* _Reading text_
= Beginning of Section =

This cell performs fraud detection in two stages:

1. **Reorganize by Member**: Group all transactions by Member ID into individual files (temp directory)
2. **Match Fraud Adjustments**: Find and mark original fraudulent transactions for each refund record (≥10 transactions)
   - Match by amount and date (extract from description or 30-day range)
   - Prevent duplicate matching
   - Categorize as matched/unmatched/no_fraud
   - Automatically delete temp directory after processing

**Data Flow**: `data/train/clustered_out/` → `data/train/by_member/[matched|unmatched|no_fraud]/`

### Stage 3-1: Reorganize transactions by member

**Data Flow**: `data/train/clustered_out/` → `data/train/by_member/temp/` (temporary)

In [8]:
num_members = fr.run_stage1()

STAGE 1: DATA REORGANIZATION
Input: /Users/wwy/Documents/CMU/25-Fall/Practicum/Clearshield/data/train/clustered_out
Output: /Users/wwy/Documents/CMU/25-Fall/Practicum/Clearshield/data/train/by_member/temp

Found 1 files
Processing 1/1: 01-01-2025_to_01-01-2025.csv
Modified 300 member files this run
Sorting modified files...

300 member files created



### Check member transaction distribution

In [None]:
from glob import glob

# Get member files and count transactions
member_files = glob(os.path.join(fr.OUTPUT_MEMBER_DIR, 'member_*.csv'))
counts = [len(pd.read_csv(f)) for f in member_files]

# Calculate statistics
threshold = fr.MIN_HISTORY_LENGTH
total_count = len(counts)
above_n = sum(1 for c in counts if c >= threshold)
below_n = total_count - above_n
above_ratio = (above_n / total_count) * 100
below_ratio = (below_n / total_count) * 100

# Print results
print(f"Threshold set to: {threshold}")
print(f"Records >= {threshold}: {above_n:,} ({above_ratio:.2f}%)")
print(f"Records < {threshold}: {below_n:,} ({below_ratio:.2f}%)")

### Stage 3-2: Fraud detection and matching

Filter members with minimum history length (≥10 transactions), then match fraud adjustments to original transactions.

= End of Section =

* _Information given_
= Beginning of Section =

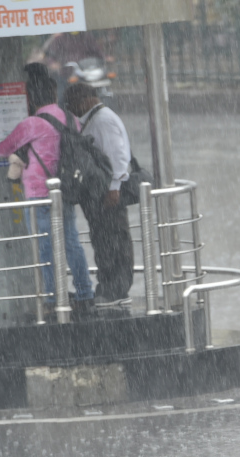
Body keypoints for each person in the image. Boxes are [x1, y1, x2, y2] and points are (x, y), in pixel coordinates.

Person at [0, 63, 94, 318]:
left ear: (32, 98)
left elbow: (3, 148)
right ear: (53, 94)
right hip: (65, 191)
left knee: (44, 247)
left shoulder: (31, 123)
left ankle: (53, 296)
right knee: (71, 242)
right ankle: (85, 293)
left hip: (39, 193)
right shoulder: (70, 118)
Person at [64, 82, 134, 305]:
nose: (72, 109)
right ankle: (109, 286)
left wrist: (115, 187)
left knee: (113, 240)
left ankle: (116, 290)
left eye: (72, 103)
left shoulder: (103, 120)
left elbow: (118, 155)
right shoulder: (95, 119)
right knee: (104, 240)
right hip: (99, 193)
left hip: (107, 192)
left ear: (85, 99)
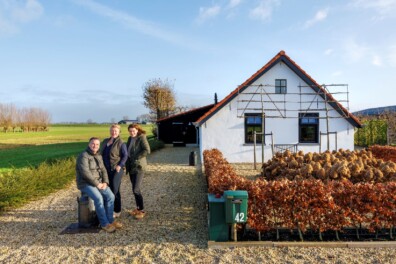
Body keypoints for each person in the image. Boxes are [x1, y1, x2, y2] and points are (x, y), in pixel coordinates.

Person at [76, 137, 122, 232]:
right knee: (99, 198)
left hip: (99, 182)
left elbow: (104, 170)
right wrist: (97, 184)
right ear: (89, 144)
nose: (95, 146)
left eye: (97, 144)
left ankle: (110, 220)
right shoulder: (83, 156)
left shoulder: (98, 155)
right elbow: (85, 173)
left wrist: (105, 182)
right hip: (85, 183)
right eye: (93, 144)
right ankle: (104, 224)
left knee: (111, 196)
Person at [101, 124, 128, 218]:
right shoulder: (105, 141)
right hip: (105, 169)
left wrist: (120, 165)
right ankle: (108, 208)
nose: (113, 132)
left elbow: (125, 156)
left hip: (116, 169)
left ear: (119, 132)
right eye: (112, 130)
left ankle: (117, 210)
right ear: (110, 131)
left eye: (115, 131)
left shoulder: (121, 143)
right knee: (106, 189)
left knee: (115, 189)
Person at [126, 123, 151, 219]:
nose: (132, 132)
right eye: (130, 131)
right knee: (135, 189)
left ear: (137, 130)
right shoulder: (129, 139)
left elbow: (147, 150)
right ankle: (138, 208)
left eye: (133, 131)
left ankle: (142, 210)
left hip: (139, 166)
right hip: (131, 167)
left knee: (136, 189)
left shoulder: (141, 137)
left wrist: (136, 158)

= End of Section =

Copy the fraud detection text between "below_n = total_count" and "to original transactions.", inclusive, substituting "under_n" for "below_n" throughout. Nothing asked here depends on the records.

under_n = total_count - above_n
above_ratio = (above_n / total_count) * 100
below_ratio = (under_n / total_count) * 100

# Print results
print(f"Threshold set to: {threshold}")
print(f"Records >= {threshold}: {above_n:,} ({above_ratio:.2f}%)")
print(f"Records < {threshold}: {under_n:,} ({below_ratio:.2f}%)")

### Stage 3-2: Fraud detection and matching

Filter members with minimum history length (≥10 transactions), then match fraud adjustments to original transactions.